I have some knowledge of some, of the Huguenots that settled in New France (Acadie and the St-Lawrence valley) and some about their forced conversion by the Catholic church and their better than average business venture successes.

But I didn't even know that there was a significant Jewish population in Alsac-Lorraine. However that may explain why one of my extended Leblanc family members would share the Leblanc branch from Acadie with a Jewish family ?

If there is one thing I've learned in trying to document our family history is that everytime I learn a little bit more, I realize how little I know.

Let's try it !

Whatever, I'll do my best to help on the project

10/19/2011 at 1:05 PM

:-)

Private User
10/19/2011 at 4:26 PM

I have some Huguenot ancestors but don't know much about them. Most came through Virginia or the Carolinas.

My largest group is the Auxier family (Michael Auxier, I) but one faction claims they are not French at all and that the name should be spelled Oxer. The most of that bunch ended up in Texas.

I also have Bobo ancestors who originally spelled the name Babeau.

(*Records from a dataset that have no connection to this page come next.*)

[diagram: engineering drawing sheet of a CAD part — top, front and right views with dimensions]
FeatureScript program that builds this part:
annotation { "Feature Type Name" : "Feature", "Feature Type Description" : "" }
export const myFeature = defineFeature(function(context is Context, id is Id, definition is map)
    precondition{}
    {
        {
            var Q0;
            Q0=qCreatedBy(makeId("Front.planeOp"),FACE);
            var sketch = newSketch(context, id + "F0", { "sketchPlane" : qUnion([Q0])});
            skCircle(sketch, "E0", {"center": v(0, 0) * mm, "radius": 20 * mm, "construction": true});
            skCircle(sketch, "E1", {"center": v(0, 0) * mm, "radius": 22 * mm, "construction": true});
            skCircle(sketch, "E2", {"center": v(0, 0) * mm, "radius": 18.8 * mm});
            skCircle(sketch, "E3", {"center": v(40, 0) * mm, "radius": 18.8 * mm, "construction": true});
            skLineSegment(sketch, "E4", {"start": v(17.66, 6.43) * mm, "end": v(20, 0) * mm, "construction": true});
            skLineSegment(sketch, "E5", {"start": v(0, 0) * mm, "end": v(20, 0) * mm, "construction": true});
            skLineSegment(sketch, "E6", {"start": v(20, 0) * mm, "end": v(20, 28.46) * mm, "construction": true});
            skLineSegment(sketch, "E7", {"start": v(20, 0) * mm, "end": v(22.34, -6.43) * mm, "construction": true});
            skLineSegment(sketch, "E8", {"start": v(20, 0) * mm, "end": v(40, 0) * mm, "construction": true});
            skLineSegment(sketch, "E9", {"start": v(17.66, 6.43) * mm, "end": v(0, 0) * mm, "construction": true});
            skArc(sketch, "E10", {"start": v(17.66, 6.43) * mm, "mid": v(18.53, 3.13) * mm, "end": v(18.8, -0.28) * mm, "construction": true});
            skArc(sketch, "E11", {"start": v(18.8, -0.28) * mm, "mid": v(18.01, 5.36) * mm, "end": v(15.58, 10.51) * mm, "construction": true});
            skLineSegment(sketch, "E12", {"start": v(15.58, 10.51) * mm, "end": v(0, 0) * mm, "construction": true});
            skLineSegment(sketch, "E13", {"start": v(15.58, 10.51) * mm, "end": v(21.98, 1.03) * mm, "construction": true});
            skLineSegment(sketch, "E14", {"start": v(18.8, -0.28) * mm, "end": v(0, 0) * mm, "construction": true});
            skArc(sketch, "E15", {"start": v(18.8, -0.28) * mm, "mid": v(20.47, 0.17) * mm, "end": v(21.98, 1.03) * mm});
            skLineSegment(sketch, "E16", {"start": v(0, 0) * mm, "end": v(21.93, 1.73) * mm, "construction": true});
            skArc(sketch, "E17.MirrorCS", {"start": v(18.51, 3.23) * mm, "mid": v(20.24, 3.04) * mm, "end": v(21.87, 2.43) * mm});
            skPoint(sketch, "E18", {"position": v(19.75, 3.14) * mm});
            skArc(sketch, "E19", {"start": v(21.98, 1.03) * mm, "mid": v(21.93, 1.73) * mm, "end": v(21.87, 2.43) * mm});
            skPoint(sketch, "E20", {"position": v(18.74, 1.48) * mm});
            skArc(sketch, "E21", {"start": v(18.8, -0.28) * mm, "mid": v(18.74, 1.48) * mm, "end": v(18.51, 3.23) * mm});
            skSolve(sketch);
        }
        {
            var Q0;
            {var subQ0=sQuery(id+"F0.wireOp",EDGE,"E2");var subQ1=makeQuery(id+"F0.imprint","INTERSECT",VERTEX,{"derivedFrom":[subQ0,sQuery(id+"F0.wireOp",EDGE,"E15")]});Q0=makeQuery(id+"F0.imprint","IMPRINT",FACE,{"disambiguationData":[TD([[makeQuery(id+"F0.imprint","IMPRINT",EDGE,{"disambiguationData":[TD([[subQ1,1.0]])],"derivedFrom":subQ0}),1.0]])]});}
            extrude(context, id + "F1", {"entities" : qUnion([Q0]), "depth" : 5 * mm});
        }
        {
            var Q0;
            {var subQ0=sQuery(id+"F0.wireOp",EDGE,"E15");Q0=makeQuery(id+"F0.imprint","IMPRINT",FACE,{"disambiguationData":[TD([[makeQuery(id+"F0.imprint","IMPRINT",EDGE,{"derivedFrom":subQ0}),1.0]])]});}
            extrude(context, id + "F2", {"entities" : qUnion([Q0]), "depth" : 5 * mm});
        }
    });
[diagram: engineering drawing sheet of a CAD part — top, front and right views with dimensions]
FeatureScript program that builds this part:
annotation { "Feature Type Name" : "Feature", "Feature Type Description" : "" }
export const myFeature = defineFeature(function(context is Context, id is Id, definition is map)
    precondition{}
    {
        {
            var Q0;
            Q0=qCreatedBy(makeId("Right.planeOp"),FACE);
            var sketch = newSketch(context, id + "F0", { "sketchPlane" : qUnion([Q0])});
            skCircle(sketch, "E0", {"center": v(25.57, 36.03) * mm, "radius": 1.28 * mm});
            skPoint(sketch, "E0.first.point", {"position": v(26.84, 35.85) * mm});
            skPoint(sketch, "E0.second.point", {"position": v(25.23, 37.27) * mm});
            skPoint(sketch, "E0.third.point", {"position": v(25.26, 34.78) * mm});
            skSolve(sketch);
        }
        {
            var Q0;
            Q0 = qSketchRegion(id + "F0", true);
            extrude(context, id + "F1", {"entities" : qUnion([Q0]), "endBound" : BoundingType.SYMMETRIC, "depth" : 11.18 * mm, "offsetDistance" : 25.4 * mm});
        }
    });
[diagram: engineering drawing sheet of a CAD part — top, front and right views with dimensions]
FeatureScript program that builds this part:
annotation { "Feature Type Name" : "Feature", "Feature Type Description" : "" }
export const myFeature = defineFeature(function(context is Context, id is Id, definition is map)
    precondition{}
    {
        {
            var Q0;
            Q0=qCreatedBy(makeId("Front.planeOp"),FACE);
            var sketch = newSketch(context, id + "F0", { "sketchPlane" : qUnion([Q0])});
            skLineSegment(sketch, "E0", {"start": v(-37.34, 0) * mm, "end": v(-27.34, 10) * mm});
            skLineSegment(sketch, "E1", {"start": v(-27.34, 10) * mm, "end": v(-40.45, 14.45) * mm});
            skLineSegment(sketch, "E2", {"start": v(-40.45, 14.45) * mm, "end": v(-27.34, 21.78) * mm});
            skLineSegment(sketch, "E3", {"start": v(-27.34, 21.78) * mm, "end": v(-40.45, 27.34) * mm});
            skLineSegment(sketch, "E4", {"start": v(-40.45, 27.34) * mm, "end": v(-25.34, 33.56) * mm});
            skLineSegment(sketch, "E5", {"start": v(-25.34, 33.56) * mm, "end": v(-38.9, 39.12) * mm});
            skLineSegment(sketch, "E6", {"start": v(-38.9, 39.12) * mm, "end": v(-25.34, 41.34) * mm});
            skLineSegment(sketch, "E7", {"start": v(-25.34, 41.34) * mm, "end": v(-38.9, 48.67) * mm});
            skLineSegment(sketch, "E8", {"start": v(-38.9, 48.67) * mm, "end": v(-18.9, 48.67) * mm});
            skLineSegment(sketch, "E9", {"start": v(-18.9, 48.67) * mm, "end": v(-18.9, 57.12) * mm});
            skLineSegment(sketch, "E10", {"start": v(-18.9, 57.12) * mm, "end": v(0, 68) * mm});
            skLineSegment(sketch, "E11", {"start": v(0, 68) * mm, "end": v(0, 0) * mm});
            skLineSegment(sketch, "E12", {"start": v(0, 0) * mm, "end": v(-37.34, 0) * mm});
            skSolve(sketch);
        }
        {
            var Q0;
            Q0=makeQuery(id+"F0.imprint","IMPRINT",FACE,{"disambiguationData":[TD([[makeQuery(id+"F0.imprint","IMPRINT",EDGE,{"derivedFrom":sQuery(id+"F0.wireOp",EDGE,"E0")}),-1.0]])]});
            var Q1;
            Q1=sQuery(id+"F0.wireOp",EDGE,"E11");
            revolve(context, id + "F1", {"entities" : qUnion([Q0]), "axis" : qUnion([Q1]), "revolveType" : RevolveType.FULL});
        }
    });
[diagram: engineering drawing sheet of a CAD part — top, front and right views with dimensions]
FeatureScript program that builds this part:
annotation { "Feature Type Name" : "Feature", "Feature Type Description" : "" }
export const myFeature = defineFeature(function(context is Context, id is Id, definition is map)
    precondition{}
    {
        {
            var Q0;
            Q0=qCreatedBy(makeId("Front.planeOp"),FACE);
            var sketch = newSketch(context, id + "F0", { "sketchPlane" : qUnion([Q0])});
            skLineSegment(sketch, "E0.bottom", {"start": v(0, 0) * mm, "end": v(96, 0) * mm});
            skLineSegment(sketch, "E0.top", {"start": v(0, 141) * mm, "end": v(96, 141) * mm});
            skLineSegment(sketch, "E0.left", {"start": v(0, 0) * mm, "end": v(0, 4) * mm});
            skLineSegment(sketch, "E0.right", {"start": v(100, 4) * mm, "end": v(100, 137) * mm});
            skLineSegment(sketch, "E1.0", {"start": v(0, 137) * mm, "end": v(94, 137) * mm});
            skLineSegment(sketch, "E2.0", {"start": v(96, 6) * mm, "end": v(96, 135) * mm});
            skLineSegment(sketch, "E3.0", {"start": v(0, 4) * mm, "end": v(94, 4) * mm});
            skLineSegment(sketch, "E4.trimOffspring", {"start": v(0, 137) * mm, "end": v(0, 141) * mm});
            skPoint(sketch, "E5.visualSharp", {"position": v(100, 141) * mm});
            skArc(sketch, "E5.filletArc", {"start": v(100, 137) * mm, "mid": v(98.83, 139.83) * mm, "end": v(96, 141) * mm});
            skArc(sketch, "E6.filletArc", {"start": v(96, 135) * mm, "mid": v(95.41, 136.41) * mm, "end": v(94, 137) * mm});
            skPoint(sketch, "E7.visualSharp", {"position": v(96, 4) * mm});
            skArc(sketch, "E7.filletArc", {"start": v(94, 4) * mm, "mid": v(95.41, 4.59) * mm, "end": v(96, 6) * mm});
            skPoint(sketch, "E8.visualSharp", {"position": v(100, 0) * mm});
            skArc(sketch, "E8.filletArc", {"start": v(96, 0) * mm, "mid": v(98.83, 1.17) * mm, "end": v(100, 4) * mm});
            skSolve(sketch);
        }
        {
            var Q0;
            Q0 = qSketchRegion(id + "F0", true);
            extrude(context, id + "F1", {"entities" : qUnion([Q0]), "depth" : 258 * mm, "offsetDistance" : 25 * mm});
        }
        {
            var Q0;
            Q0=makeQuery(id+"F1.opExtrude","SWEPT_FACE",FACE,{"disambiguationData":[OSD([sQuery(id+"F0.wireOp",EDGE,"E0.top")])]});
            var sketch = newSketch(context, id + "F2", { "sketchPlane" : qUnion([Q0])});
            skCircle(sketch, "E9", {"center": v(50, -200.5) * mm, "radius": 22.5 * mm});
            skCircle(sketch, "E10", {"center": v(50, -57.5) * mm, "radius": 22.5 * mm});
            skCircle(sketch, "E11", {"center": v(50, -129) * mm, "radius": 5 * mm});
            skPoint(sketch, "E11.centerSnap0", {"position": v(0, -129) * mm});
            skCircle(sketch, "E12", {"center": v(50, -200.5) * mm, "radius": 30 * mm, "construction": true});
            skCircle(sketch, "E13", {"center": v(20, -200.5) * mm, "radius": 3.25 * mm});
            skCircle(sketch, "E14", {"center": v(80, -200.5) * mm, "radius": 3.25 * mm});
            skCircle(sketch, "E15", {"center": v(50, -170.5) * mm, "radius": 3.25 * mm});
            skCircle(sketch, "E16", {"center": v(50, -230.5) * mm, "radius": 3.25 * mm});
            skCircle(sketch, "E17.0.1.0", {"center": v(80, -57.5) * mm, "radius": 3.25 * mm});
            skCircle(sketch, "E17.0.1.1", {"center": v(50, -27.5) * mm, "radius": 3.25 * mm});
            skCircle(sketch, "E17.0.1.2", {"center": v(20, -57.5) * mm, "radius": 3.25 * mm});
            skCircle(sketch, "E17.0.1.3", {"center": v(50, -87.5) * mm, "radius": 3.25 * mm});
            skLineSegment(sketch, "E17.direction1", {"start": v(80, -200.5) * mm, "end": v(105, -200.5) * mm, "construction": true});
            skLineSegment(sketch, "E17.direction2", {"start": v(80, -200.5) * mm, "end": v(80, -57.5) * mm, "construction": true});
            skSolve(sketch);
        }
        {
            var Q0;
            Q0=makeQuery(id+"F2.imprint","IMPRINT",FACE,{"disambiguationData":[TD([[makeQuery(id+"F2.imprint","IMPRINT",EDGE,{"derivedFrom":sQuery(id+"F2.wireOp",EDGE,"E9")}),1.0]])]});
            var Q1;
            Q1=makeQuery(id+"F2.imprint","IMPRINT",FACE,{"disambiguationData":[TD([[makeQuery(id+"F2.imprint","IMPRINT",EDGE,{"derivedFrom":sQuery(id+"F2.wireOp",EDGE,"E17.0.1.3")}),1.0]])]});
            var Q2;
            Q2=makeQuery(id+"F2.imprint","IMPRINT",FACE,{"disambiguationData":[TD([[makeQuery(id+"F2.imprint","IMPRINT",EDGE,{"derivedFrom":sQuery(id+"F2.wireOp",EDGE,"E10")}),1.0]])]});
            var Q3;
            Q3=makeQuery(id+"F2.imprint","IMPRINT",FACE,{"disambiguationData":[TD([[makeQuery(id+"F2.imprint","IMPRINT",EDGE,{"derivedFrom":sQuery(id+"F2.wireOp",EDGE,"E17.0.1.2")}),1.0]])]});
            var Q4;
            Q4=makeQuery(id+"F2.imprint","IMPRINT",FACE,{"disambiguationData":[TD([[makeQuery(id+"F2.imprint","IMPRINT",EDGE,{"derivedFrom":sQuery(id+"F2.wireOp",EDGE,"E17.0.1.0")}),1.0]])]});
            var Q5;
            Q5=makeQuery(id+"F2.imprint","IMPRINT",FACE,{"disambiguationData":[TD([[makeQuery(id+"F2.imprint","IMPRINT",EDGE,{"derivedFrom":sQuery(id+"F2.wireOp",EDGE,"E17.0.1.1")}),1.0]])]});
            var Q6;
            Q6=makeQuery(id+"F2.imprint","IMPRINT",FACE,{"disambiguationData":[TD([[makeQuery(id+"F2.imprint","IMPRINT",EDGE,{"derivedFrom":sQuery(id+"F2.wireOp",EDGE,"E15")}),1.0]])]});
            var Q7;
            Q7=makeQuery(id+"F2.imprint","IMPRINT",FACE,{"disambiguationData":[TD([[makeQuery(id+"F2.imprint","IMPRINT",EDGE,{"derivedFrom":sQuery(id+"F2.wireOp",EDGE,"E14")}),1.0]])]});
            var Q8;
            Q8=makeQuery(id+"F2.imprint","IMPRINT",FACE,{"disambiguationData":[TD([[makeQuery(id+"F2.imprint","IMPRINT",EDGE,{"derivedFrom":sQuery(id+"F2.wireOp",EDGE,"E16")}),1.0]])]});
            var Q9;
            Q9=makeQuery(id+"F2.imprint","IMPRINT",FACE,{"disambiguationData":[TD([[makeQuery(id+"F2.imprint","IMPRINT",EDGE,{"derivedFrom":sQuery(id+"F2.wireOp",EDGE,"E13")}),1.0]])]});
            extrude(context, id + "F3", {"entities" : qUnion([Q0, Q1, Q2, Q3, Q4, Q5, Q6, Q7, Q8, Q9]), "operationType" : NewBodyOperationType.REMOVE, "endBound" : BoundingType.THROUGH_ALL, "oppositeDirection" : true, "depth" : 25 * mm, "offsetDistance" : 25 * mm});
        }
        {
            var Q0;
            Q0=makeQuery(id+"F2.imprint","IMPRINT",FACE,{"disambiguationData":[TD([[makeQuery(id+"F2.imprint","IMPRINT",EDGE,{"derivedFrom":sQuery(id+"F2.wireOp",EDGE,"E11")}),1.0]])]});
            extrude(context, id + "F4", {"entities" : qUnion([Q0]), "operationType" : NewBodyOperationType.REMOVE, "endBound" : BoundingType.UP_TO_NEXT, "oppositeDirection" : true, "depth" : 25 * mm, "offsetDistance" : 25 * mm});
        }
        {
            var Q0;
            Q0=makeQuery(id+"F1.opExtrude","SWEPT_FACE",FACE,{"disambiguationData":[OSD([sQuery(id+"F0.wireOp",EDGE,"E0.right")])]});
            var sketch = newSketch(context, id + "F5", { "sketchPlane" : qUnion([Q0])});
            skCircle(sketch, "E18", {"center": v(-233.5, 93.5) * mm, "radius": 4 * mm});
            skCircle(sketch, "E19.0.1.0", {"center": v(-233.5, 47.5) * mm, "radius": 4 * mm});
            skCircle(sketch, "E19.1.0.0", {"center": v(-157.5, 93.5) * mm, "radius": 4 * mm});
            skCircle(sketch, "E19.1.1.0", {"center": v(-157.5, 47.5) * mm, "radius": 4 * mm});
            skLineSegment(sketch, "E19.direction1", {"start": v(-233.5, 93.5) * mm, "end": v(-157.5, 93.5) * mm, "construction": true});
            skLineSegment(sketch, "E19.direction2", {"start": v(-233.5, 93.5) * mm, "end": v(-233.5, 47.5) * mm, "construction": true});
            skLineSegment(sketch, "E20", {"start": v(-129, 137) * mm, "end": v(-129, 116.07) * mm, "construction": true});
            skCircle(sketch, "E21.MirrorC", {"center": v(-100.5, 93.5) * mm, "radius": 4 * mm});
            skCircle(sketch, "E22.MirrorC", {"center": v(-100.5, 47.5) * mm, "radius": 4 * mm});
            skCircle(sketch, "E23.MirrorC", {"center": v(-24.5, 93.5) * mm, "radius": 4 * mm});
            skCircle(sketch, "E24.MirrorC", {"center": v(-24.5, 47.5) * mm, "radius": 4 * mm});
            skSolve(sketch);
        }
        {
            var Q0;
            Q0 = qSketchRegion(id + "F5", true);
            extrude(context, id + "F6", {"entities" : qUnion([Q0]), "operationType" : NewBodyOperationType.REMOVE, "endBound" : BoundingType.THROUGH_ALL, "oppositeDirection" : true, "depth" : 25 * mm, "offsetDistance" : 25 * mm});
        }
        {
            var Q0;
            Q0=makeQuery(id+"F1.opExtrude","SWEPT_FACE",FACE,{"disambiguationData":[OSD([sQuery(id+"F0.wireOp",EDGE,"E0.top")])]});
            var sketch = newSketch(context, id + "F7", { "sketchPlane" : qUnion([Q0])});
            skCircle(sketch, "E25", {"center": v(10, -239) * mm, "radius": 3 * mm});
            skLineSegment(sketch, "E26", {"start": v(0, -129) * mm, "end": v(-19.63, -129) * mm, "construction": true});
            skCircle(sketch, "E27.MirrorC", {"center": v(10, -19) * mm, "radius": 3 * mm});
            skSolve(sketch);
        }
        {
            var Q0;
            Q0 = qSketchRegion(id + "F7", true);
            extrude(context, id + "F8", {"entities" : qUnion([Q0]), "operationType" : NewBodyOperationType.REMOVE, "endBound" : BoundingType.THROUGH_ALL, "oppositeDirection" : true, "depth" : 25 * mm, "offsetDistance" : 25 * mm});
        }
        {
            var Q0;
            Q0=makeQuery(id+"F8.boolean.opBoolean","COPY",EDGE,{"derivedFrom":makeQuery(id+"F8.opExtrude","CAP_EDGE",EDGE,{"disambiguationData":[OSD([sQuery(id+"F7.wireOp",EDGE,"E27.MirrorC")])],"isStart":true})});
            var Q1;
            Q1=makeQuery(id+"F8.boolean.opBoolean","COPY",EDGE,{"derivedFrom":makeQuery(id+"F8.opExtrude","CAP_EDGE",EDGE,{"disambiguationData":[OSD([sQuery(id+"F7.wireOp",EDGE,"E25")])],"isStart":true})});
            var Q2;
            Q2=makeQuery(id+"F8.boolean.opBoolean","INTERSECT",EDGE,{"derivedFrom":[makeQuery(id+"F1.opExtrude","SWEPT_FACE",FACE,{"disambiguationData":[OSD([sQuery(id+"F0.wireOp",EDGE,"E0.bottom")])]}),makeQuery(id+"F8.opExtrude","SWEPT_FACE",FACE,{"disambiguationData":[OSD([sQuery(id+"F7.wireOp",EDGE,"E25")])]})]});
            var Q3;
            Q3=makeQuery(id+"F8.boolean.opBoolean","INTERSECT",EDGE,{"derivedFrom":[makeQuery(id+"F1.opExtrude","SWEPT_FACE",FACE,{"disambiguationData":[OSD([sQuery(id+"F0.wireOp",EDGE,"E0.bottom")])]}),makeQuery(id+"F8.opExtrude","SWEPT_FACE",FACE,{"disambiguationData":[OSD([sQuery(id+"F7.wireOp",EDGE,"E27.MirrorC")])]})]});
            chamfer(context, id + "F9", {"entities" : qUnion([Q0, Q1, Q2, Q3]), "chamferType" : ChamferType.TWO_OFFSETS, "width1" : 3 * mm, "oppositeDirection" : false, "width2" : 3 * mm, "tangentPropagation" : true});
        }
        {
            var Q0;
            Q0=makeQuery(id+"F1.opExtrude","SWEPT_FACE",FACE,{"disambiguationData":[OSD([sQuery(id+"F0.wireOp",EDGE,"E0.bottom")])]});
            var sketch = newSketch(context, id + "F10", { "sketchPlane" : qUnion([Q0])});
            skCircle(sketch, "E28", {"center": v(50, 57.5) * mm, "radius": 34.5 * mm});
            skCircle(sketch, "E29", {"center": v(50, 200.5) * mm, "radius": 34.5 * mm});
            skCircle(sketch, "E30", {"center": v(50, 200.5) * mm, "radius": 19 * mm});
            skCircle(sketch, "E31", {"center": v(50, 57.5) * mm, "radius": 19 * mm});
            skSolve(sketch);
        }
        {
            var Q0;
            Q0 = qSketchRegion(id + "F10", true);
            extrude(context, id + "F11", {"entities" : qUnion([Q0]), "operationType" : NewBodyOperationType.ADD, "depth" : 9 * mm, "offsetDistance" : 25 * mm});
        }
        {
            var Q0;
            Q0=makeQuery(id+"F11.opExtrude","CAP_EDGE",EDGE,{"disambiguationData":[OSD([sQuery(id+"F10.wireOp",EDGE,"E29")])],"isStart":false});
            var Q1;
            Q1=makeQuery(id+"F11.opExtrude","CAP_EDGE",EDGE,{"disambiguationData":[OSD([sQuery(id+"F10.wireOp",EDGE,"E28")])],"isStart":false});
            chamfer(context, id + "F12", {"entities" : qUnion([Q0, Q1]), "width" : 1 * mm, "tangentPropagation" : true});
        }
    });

I am very, very distantly related to the Vernadeau/Vernadoo family. They came through Virginia and went Deep South.

I think there is one more family but the name is escaping me at the moment.

Leave me in the project and I'll add my profiles as I go back through them. As Paul said, whenever I learn something, I realize how much more there is to learn. I don't have much time to give other projects as I work on cleaning up the founding families of Virginia, but I'm happy to follow what is being done and to contribute when I am able.